The end of the year was busy and I’d as usual hit a block in my creativity. I guess it isn’t so much a block as a fear of messing up the piece, making ugly art.
A friend posts photos from her morning walks and one of them struck me as beautiful and a good choice for a exercise so I decided to use it as a basis for a painting. I put down the washes, the paper, though taped down, buckled horribly throwing my paint where I didn’t want it. Why oh, why don’t I ever stretch the paper before hand? In frustration I added some salt to it where I thought I wanted it and walked away.
Fast forward a couple weeks I decided to look at it. Ugh, that area’s awful, that shows promise but I felt too tentative to put paint to paper. So I did what I tend to do when this happens. Out comes the sketchbook, pour a liberal amount of ink in these middle and start scrapping and scratching with the nib until it looks like something.

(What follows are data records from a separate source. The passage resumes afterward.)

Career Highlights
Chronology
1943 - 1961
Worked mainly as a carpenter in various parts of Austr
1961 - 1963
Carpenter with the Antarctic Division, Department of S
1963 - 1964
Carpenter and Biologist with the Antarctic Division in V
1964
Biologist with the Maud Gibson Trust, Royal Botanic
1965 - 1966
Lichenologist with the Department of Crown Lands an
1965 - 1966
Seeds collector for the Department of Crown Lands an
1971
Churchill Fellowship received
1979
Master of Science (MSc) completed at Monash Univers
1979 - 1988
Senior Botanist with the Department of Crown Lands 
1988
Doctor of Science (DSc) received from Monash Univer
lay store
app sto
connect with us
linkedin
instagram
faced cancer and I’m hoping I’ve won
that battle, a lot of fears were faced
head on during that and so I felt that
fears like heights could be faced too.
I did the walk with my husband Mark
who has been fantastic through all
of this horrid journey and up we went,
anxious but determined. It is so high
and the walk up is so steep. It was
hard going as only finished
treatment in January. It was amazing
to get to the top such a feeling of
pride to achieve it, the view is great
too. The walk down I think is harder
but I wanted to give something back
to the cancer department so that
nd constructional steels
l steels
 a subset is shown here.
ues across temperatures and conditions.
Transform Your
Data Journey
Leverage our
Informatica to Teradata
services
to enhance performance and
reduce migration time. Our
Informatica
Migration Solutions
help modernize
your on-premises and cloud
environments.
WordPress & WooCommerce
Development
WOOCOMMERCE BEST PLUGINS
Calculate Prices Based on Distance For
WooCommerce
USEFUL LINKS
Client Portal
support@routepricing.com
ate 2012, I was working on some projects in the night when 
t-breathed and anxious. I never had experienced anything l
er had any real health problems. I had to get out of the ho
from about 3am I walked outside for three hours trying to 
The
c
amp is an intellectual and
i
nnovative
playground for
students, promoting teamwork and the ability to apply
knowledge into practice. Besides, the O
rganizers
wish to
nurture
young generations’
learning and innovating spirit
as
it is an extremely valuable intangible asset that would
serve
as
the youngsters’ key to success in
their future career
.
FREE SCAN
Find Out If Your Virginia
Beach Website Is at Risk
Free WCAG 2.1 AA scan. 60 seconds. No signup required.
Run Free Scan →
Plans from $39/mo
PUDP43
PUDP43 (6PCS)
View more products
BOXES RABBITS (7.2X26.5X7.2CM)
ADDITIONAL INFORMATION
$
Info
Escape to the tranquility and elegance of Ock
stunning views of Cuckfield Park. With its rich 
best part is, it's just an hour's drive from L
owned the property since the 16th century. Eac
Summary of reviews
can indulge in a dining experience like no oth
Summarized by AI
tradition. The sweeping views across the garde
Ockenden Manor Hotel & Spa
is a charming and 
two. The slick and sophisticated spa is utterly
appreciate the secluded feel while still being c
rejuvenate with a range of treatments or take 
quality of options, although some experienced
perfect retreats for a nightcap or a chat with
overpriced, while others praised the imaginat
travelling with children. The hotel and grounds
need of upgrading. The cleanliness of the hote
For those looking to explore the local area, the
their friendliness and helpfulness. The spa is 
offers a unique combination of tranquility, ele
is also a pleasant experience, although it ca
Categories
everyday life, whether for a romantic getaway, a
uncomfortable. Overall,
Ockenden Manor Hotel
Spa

Ah, that’s better. So on I moved to finish this painting (finish him! Hehehe, Mortal Combat… sorry, lost focus).
Some rewetting of the background, some fiddling with the background trees, and out comes the rigger brush for stems and it’s done. Finally some completion. As an exercise goes I’m happy with it. I suppose I could crop it down…
So on to yesterday’s painting. After taking care of the weekend chores I settled in to paint.
Side note: I sat down to paint with a Beulah Red GF ale from Holidaily Brewing in Golden, CO. If you have gluten issues and love beer see if you can get their beers because they are the most amazing GF beers I’ve ever tried.
Where was I? Oh yes, painting… This time I stretched my paper properly. I put down my washes and discovered that there were scratches on the paper Oh the humanity!
Grrr… well let’s see if we can work around them. Honestly I’ve never experienced scratches from an Arches watercolor pad before. Maybe someone’s kid picked it up, scratched it up and put it back on the shelf. Who knows.
Time to see how I can save the sheet. Preliminary sketching done with watercolor pencil. Just to figure our what can go where. I like to have the initial washes in place first in case they don’t match what I have planned.
Next I focused on the background between where the trees would be, making sure to lay in the reflections on the water. I have a tendency to forget any form of reflection because it’s water right? It just lays there being blue’ish.
The trees were next. Just base layers and using a rigger to fill in the branches but not too many since there will be foliage.
Next came some basic foliage. I like to pick 4-6 appropriate colors put them on the palette and get them really wet. Then I work from light to dark using a rigger because for me it adds just the right amount of looseness. I tend not cleaning it between colors as it adds some additional tones and shadows. More glazes on the trunks and branches. I also hit the paper with a hair dryer to speed up the process.
Since the majority of the work is done it was on to the rocks, foliage, additional details for the roots. Back to the trunks and branches.
Majority done…Haha! Does anyone else feel like most of their time is spent adding tiny details that make the painting comes to life? I can get everything almost just right and then sit there fiddling with it for hours.
I had really wanted to add some deer drinking at the water’s edge but the layout of the water didn’t support that. Maybe next time.
The piece is 11×14″ Arches hot press watercolor paper. The paints were a mix of Daniel Smith and Windsor &Newton Artist watercolors. I was sorely tempted to use gouache on it but in the end decided to keep it strictly transparent.